Monday, June 5, 2023
HomeMama NaturalDIY Window Seat Between Bookcases

DIY Window Seat Between Bookcases

Looking for extra storage and charm? Find out how to build a window seat between two bookcases with this DIY window seat tutorial.

I’m all about efficiency, including when it comes to home improvement. If I can add charm, function, storage, and value to my home in one fell swoop… You better believe I’m interested! And a DIY window seat with built-in bookcases checked all those boxes.

A window seat is best installed as a nook of sorts. In order to do this, you need sides to your window bench seat. If you have a bay window or recessed window, then that’s a great spot to build a bench seat with storage. If you don’t, then cabinets and bookcases are a great alternative.

We chose to build ours at one end of our primary bedroom. It’s not a very big room, but it is wider than it is deep, so it feels comfortable to add some built-in cabinetry on one end. The wall began completely blank except for the window.

It is approximately 12 feet wide with a 70″ window in the middle. Let me show you how we built it, then I’ll answer a few FAQs at the bottom of the post.

We built ours using the following materials, but you will need sizes and amounts to match your space.

I want to show you the general process, rather than exact dimensions and instructions, so that you can adapt the project to your own space. *Note: I painted some of this before installation and some after…

Also, we had an electrician come before we began installation to wire for plugs and lights. This is optional, but a good option!

Measure the width of your window. The seat will need to be at least the width of the window so that it can die into the sides of the cabinets and bookcases on either side of the window. Find pre-made cabinets (these are the ones we bought) to fit your space. You can rip down 1x__ boards, as needed to fill gaps between cabinets.

We used these unfinished wood cabinets for the bench portion. 12″ is a little low for a window seat, but once we added the base frame and the bench top, it’s perfect at ~18″H. It is also a little shallow for a seat, but see FAQs to see how we solved that. Determine the desired width of your bookcases and get 30H x 12D wall cabinets of that width.

Turn 2×6’s (or you can use 2×4’s, but we chose 2×6 because we wanted the extra height so the bench top would be a comfortable sitting height) on their sides and create boxes the same size as the cabinets.

Attach these to wall or floor studs.

If your pre-made cabinets have unfinished sides, be sure to glue and clamp 1/4″ plywood or some other finishing material to the exposed sides so you can prime and paint them later.

Fit your cabinets onto the base frames and secure into wall studs or directly into the base frames.

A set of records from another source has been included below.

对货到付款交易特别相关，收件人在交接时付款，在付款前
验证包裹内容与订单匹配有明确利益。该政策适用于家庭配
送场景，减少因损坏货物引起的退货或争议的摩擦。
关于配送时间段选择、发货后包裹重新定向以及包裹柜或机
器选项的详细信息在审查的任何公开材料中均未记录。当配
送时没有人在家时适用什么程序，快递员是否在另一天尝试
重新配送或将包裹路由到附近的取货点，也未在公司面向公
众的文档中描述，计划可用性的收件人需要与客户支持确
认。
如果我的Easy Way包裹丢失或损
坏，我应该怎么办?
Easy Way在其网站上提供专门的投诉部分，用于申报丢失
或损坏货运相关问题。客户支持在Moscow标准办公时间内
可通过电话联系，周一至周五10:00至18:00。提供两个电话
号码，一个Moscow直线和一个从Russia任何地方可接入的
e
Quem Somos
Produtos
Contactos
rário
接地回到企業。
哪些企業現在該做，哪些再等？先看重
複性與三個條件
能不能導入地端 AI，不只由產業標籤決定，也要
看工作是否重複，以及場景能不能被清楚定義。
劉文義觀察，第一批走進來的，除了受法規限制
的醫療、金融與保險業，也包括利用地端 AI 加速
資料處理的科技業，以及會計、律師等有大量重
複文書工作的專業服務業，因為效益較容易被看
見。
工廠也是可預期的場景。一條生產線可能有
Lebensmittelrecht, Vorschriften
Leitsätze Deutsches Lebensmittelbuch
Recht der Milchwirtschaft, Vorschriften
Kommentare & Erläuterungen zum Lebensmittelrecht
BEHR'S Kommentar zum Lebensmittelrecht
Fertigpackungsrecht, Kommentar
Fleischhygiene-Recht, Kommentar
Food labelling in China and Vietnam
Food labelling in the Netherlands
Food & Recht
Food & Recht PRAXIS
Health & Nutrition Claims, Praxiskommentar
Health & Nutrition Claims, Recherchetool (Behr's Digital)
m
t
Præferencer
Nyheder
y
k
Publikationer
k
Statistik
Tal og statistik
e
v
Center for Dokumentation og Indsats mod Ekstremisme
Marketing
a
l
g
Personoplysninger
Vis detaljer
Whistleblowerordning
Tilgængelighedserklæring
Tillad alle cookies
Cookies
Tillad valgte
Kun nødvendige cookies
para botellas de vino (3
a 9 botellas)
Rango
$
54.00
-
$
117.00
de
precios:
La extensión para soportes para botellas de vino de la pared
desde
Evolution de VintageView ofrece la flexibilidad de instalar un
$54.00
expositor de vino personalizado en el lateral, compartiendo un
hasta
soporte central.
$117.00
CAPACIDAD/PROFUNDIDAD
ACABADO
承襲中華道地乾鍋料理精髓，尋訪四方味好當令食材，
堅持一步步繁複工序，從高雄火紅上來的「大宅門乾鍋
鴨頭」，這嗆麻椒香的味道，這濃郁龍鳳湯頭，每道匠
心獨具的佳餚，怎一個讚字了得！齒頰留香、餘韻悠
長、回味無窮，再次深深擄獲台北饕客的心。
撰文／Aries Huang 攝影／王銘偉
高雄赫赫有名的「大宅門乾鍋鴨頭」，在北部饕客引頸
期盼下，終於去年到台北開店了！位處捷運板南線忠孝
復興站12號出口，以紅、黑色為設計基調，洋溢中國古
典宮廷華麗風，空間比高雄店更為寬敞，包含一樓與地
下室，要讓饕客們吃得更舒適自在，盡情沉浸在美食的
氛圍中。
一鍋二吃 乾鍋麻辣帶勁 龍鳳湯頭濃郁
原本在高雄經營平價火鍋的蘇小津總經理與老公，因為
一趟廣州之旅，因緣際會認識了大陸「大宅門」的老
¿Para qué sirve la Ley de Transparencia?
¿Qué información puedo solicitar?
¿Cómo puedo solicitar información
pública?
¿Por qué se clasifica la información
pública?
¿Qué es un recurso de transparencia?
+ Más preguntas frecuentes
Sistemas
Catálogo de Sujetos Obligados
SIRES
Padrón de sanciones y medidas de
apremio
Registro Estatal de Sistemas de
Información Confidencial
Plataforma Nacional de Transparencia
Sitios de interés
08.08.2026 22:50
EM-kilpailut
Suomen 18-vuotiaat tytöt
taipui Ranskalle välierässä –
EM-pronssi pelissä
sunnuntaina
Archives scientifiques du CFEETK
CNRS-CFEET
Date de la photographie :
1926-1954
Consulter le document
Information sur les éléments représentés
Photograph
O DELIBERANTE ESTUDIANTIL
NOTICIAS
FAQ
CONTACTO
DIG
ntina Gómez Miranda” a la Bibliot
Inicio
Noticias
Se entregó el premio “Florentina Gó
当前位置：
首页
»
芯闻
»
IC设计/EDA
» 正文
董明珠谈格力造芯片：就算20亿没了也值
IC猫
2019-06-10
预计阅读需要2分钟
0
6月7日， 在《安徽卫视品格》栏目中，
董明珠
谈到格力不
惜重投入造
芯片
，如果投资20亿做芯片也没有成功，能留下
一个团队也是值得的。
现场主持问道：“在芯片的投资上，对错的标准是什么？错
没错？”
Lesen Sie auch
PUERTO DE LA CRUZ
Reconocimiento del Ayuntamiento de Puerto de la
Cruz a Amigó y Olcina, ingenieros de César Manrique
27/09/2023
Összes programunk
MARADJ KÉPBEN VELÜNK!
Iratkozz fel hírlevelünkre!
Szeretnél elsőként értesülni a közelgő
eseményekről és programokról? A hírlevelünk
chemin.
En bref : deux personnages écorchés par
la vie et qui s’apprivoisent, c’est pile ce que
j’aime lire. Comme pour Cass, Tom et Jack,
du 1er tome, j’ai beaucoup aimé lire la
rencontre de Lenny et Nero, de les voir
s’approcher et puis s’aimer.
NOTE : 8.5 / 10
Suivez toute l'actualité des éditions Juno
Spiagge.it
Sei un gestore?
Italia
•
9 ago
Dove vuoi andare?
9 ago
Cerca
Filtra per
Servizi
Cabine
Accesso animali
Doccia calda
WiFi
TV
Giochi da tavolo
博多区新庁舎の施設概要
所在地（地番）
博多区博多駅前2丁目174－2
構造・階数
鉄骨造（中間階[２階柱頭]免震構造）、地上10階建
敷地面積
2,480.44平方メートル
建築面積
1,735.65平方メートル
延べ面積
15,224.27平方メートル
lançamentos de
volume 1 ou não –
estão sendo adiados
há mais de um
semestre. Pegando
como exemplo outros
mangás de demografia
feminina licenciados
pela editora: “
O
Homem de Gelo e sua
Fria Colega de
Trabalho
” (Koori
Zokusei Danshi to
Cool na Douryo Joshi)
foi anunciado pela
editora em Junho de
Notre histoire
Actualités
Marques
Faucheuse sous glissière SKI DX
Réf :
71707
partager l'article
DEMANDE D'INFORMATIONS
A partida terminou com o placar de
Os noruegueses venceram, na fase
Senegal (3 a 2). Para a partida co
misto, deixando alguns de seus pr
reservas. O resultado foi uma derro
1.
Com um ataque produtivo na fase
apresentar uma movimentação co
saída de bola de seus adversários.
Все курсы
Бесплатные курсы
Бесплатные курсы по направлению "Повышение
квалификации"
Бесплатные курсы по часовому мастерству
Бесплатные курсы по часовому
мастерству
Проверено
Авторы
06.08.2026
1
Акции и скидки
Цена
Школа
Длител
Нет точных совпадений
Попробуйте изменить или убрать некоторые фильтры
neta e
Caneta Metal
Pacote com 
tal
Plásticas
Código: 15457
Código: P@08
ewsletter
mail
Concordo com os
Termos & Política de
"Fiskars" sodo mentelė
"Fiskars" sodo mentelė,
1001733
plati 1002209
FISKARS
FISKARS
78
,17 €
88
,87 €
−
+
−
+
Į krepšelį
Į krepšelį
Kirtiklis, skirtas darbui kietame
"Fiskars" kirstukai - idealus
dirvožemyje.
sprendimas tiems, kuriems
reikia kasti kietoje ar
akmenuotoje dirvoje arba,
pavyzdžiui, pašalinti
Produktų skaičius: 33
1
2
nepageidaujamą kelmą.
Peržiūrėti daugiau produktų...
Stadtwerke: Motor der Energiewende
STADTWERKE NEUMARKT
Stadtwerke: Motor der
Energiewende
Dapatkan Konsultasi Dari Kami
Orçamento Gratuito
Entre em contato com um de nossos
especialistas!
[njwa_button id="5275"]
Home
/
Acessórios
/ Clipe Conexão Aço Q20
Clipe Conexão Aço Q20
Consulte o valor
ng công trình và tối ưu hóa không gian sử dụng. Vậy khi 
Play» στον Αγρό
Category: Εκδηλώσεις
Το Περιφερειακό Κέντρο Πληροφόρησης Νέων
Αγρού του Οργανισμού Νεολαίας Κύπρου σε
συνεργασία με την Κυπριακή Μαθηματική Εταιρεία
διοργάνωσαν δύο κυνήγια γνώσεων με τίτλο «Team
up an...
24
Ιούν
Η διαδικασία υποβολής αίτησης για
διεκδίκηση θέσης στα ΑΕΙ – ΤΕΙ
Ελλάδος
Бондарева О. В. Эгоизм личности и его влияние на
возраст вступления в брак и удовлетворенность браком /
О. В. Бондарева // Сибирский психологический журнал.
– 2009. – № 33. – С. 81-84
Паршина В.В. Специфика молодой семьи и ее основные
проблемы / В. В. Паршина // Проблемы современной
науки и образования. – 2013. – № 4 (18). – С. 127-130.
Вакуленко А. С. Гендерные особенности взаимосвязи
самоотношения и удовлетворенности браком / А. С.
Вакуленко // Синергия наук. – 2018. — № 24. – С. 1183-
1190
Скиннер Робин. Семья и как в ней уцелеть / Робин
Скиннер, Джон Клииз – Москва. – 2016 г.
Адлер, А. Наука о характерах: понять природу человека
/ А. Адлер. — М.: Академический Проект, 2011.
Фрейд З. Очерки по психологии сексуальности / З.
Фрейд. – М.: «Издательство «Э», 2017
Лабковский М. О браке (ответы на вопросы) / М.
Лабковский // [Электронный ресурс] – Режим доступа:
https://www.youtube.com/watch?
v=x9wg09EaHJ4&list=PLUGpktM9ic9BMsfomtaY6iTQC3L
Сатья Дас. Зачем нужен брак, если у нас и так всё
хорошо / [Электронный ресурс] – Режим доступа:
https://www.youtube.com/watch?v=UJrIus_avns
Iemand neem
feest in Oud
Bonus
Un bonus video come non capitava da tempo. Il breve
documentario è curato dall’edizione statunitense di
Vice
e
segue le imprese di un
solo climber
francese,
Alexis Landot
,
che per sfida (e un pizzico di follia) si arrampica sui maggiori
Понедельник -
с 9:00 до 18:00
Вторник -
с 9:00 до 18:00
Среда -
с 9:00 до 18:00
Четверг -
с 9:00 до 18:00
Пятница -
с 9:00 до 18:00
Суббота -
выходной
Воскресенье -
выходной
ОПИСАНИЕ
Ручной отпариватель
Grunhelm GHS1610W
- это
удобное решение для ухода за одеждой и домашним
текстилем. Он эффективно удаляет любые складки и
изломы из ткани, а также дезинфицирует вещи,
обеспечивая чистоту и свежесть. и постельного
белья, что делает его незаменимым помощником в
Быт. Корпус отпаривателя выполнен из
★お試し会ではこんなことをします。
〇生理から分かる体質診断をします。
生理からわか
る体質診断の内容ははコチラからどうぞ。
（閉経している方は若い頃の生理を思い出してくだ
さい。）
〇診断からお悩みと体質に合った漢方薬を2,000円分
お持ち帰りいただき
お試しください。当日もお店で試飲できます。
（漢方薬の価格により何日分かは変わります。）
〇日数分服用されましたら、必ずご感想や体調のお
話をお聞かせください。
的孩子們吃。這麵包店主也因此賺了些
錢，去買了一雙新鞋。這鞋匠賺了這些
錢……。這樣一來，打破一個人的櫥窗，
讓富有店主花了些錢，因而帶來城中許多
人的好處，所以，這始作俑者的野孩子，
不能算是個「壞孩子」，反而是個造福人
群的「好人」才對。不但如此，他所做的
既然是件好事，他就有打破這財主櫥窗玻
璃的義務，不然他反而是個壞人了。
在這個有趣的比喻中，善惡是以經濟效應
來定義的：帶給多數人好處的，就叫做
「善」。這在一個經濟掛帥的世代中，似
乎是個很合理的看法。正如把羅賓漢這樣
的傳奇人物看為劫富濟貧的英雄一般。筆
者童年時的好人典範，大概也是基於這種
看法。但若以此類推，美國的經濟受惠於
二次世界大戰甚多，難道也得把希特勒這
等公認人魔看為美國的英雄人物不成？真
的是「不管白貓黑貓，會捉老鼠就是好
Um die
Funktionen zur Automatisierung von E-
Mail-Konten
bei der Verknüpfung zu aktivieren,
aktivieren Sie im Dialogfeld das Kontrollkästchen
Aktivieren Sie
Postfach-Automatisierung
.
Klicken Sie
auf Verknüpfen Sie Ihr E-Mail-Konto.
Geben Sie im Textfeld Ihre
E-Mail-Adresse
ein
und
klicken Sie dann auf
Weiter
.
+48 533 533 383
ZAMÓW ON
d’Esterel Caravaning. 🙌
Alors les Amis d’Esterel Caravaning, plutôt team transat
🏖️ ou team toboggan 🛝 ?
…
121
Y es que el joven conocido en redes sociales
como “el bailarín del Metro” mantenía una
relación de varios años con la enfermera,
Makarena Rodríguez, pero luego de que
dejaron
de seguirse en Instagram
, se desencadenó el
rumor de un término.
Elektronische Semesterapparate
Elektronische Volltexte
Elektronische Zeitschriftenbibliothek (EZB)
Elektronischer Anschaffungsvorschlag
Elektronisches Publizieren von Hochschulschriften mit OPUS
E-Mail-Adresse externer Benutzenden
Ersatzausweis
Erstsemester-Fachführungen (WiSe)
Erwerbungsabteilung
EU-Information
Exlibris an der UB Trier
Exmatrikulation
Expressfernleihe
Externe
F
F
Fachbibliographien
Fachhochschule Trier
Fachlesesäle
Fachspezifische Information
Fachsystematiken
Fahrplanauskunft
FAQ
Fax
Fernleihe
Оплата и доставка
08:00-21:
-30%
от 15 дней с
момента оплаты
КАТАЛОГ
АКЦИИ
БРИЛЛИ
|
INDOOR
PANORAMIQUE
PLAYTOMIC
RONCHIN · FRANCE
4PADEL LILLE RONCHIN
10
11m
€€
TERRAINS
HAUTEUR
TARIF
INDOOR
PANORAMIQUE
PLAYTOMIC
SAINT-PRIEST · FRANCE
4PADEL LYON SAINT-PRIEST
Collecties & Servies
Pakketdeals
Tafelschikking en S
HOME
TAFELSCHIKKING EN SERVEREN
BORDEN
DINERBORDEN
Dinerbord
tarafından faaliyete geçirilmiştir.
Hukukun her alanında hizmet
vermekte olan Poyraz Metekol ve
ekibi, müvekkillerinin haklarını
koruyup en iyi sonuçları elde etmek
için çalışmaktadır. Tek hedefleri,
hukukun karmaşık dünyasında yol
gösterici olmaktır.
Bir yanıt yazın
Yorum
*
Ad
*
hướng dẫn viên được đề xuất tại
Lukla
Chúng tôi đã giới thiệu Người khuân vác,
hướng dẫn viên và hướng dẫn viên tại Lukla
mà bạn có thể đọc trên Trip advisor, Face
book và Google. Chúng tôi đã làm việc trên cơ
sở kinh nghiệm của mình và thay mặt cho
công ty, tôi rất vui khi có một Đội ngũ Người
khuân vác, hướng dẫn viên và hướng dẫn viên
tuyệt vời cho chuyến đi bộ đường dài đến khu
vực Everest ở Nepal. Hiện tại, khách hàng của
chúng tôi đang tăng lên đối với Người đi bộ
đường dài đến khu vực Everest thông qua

Use 3/4″ piece of plywood to create tops for all your cabinets. Be sure to use a single piece for the window bench seat, if possible.

Use 3/4″ plywood to build simple bookcases (we did sides and tops; we did not bother to do a bottom since they would be sitting directly on the cabinet tops we made). Backs are optional. We used 1/4″ plywood so it would have a smooth back, but if you don’t mind having your wall texture show, then backs are not required.

If you are lucky enough to find a pre-made bookcase that fits the size of your space, no need to start from scratch! Just slide them in on top of your taller cabinets and use trim pieces and caulk to cover the seams later.

Use screws (drilling up from underneath) if possible or finishing nails to attach the tops you made to the cabinets. Place the bookcases on top of the taller cabinets and secure into the wall and cabinet tops using pocket holes.

Use your 1×10 and 1×2’s to cover the exposed plywood edges on the cabinet tops and bookcase. We used 1×10 across the top and 1×2 on all the other edges.

Finish out the unit with baseboards, quarter round, and crown molding. We used quarter round around the top of the bench seat to cover the gap, and we used a double layer of crown molding to add interest.

Fill all nail holes, caulk all seams, prime all wood, and paint it with trim paint.

How do you make a basic window seat?

The simplest way is to use pre-made cabinet boxes and trim them out in your space. IKEA, Home Depot, Lowes, and even online retailers are good places to start.

For the actual window seat (not the bookcases on either side), you want to make sure you have a comfortable depth for sitting. 12″ cabinets were the most affordable option, but we found 16″ was needed for a comfortable seat, so we just installed the cabinets 4″ away from the wall and added supports at the back for the bench top.

How tall should a window seat be?

Normal chair height is 17-20″, so the target would be somewhere near that while coming close to the bottom of the window.

How wide should a window seat be?

At least as wide as the window.

What is the best material for a window seat?

I always try to use real wood when possible. The cabinets we chose had particle board sides, but the cabinet doors and frames were oak. 3/4″ plywood for the window bench is sturdy enough not to bow under a person’s weight. Mdf is a reasonable material, as well.

How do you make a padded window seat?

I actually haven’t done this yet (we just have throw pillows at the moment), but you could easily add a window seat cushion. If you have a tricky size, then purchasing foam and covering it in fabric is a great diy project.